(Saved data entries)
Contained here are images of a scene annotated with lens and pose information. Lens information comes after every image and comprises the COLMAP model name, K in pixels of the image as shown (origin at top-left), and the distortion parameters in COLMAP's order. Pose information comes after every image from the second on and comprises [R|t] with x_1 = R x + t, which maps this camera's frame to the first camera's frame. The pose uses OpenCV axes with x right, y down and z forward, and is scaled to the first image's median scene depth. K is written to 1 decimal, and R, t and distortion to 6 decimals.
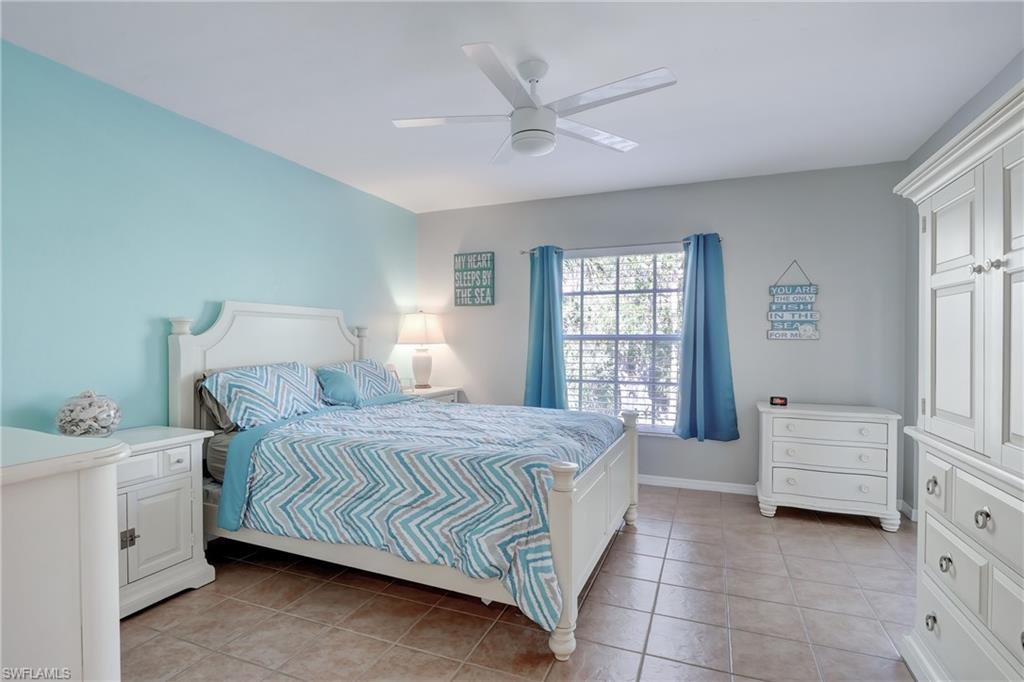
lens RADIAL K [[501.6, 0, 508.2], [0, 501.6, 341.6], [0, 0, 1]] dist [-0.001652, -0.011360]
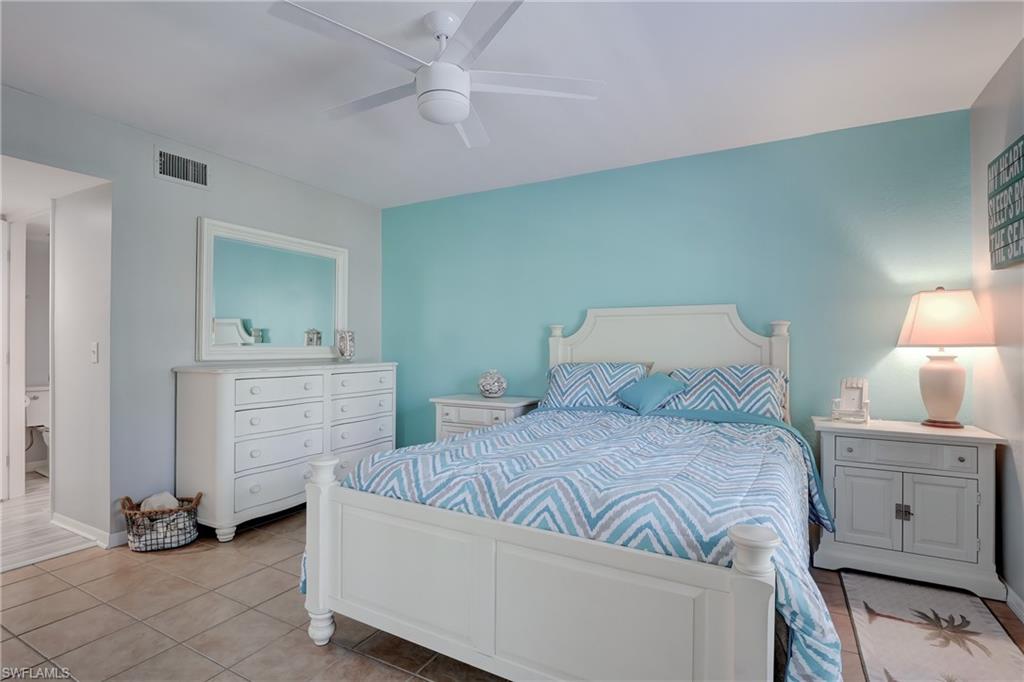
lens RADIAL K [[501.6, 0, 508.2], [0, 501.6, 341.6], [0, 0, 1]] dist [-0.001652, -0.011360]
pose [[-0.117612, -0.005436, -0.993045, 0.769934], [-0.004840, 0.999976, -0.004900, 0.007120], [0.993048, 0.004230, -0.117636, 1.058384]]
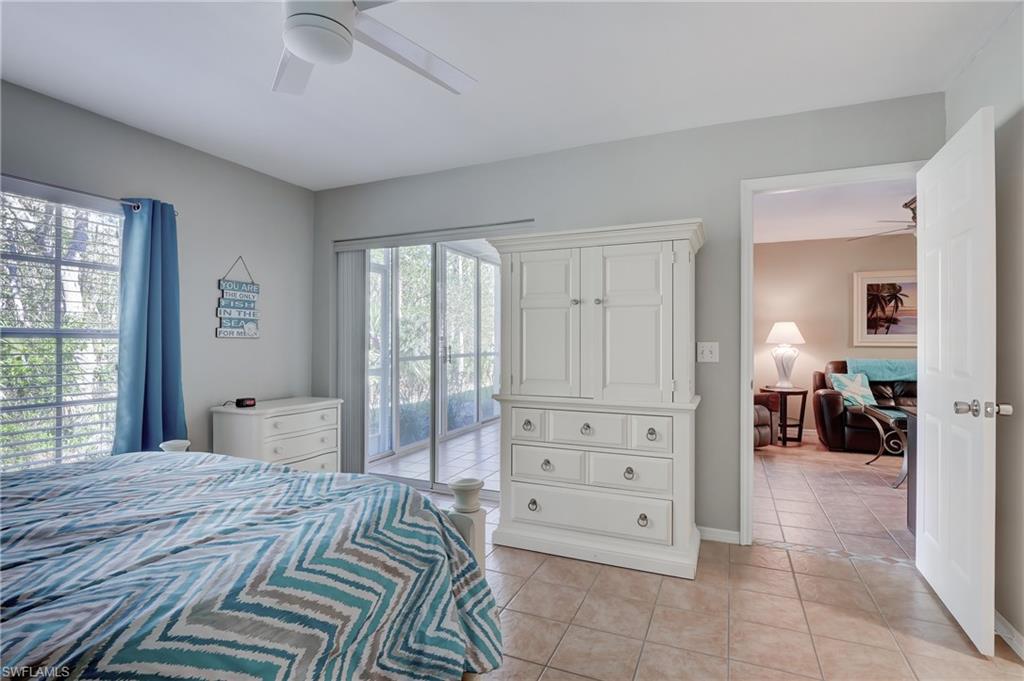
lens RADIAL K [[501.6, 0, 508.2], [0, 501.6, 341.1], [0, 0, 1]] dist [-0.001652, -0.011360]
pose [[0.030128, 0.000256, 0.999546, -0.527739], [0.002053, 0.999998, -0.000318, 0.004316], [-0.999544, 0.002061, 0.030127, 0.636324]]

**What the task requires:**
Format all of the records above as a two-column CSV with the columns instruction and response. Give one row per instruction, putting its text and its answer each in a single quoted field with line breaks replaced by spaces, and leave the pictures out.

**Solution for this task:**
instruction,response
"Contained here are images of a scene annotated with lens and pose information. Lens information comes after every image and comprises the COLMAP model name, K in pixels of the image as shown (origin at top-left), and the distortion parameters in COLMAP's order. Pose information comes after every image from the second on and comprises [R|t] with x_1 = R x + t, which maps this camera's frame to the first camera's frame. The pose uses OpenCV axes with x right, y down and z forward, and is scaled to the first image's median scene depth. K is written to 1 decimal, and R, t and distortion to 6 decimals.","lens RADIAL K [[501.6, 0, 508.2], [0, 501.6, 341.6], [0, 0, 1]] dist [-0.001652, -0.011360] lens RADIAL K [[501.6, 0, 508.2], [0, 501.6, 341.6], [0, 0, 1]] dist [-0.001652, -0.011360] pose [[-0.117612, -0.005436, -0.993045, 0.769934], [-0.004840, 0.999976, -0.004900, 0.007120], [0.993048, 0.004230, -0.117636, 1.058384]] lens RADIAL K [[501.6, 0, 508.2], [0, 501.6, 341.1], [0, 0, 1]] dist [-0.001652, -0.011360] pose [[0.030128, 0.000256, 0.999546, -0.527739], [0.002053, 0.999998, -0.000318, 0.004316], [-0.999544, 0.002061, 0.030127, 0.636324]]"